# Фрагмент текста
+++

![[personal profile]](https://www.dreamwidth.org/img/silk/identity/user.png)
Льюис Кэрролл. Еще не подозревая о существовании такого человека, я уже искала встречи с ним. Маленькой девочкой лет пяти, навещая с бабушкой незнакомых мне старушек – бабушкиных подружек, я, после дежурного угрюмого приветствия (как я ненавидела – и до сих пор ненавижу – этот слащаво-умилительный тон, принимаемый недалекими взрослыми в разговорах с детьми), оставляла их общество, неинтересное мне, и дрейфовала в какой-нибудь дальний угол, к книжному шкафу. Помню, стоило больших трудов отодрать меня потом от находок, сделанных в таких шкафах. Попасться мне могло что угодно: Апулей с дивными иллюстрациями, Боккаччо... Помню, очень понравились «Опасные связи» де Лакло, а гравюру, изображавшую отчаянную маркизу с более чем смелым декольте, помню до сих пор вместе с трепетом, который во мне вызывало созерцание этой гравюры. Маркиза указывает посрамленному любовнику на дверь и груди её, неестественно круглые и симметричные, нагло тычут мне в лицо своими яркими сосками. Вариант такого выреза платья был мне тогда в диковинку. В основном все же попадались приличные авторы типа Лонгфелло или там хотя бы Бомарше. Редкая старушка умудрялась откопать что-нибудь детское, чтобы развлечь ребенка.

+++

Собранные данные

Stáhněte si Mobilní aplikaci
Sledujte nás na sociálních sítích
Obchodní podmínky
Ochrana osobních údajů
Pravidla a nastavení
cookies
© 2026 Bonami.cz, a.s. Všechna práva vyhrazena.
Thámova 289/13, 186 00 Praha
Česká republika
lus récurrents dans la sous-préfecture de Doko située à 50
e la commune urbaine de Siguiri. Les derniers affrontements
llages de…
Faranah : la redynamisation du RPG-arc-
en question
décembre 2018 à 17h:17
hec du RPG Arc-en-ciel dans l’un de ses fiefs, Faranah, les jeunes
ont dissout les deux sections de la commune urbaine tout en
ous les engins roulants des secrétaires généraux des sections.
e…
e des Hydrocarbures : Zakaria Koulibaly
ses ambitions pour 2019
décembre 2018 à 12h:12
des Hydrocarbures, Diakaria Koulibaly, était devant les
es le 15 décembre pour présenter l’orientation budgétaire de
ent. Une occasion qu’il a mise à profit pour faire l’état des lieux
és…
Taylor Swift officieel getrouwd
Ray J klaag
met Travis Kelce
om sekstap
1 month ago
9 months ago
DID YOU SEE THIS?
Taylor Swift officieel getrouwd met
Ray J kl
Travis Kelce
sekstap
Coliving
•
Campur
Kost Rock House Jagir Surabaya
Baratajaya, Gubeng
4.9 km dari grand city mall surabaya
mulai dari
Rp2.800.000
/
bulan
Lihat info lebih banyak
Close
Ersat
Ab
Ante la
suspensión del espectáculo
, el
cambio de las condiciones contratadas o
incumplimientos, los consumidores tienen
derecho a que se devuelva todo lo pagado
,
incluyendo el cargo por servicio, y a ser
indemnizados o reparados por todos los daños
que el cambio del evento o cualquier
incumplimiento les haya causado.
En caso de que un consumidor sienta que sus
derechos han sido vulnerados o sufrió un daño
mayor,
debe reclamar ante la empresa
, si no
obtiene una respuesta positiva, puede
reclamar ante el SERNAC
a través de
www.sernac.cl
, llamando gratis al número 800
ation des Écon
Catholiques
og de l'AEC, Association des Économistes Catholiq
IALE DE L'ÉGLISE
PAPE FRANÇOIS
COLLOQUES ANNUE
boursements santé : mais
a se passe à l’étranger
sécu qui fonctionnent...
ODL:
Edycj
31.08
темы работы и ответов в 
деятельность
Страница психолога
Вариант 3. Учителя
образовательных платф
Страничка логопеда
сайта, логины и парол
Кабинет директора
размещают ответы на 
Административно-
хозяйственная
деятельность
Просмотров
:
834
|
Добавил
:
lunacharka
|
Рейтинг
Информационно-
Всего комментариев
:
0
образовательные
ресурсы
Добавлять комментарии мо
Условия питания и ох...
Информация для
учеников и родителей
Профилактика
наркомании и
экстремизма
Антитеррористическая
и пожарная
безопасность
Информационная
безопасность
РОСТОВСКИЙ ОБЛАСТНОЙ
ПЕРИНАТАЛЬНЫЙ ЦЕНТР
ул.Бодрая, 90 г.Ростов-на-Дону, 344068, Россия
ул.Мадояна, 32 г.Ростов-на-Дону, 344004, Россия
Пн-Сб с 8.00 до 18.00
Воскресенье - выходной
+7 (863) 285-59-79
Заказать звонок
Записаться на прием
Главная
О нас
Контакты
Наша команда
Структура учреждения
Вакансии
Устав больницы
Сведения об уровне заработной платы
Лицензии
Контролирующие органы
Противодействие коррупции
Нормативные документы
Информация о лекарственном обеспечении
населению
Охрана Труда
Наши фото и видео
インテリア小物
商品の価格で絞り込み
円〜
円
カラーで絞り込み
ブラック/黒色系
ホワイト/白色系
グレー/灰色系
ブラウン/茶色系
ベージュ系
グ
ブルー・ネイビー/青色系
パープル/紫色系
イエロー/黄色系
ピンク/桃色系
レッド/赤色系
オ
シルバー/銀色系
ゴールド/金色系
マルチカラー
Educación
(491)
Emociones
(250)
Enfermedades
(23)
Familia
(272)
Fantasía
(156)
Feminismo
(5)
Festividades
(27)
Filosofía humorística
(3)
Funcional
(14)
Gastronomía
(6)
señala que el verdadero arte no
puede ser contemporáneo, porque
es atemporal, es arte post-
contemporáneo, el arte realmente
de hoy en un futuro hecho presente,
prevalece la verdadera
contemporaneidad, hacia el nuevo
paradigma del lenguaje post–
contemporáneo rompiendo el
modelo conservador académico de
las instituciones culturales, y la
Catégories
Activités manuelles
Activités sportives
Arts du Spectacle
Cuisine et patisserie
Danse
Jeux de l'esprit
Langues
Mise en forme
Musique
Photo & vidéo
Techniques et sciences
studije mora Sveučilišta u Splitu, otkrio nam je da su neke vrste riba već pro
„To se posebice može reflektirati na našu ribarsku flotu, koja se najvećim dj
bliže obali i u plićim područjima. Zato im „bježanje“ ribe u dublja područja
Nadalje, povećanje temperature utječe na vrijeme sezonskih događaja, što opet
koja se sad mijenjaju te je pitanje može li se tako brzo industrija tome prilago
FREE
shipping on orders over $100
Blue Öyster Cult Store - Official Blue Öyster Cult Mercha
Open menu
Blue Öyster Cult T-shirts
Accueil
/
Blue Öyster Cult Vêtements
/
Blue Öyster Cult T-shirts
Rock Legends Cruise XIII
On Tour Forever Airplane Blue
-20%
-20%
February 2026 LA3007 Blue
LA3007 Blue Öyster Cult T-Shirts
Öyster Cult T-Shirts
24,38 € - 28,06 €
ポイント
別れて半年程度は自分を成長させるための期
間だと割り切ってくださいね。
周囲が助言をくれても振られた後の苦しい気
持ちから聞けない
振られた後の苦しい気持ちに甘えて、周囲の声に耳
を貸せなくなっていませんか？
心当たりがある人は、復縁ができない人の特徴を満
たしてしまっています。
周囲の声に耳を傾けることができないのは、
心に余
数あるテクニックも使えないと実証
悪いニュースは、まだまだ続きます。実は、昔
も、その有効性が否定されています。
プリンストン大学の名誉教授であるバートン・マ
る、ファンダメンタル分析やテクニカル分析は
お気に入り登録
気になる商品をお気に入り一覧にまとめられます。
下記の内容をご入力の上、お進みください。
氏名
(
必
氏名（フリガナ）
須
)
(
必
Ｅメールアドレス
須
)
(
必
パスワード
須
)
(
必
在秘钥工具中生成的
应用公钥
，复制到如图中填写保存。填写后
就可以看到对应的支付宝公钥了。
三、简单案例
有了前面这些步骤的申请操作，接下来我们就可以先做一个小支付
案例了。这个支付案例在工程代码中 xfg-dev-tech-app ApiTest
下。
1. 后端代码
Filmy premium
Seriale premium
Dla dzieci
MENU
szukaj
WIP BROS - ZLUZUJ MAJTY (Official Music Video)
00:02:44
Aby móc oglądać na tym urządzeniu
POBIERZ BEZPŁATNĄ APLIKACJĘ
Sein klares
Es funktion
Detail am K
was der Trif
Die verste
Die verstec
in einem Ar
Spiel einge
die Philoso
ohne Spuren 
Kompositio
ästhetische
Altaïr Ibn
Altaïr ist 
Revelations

+++

# Условие задания
Ответьте на вопросы по фрагменту текста.
(a) Книги какого автора с дивными иллюстрациями названы среди находок в шкафах?
(b) Кого изображала гравюра к «Опасным связям» и на что этот персонаж указывает?
(c) Каких авторов фрагмент называет приличными?

# Ваше решение
(a) Апулея.
(b) Отчаянную маркизу; она указывает посрамленному любовнику на дверь.
(c) Лонгфелло и Бомарше.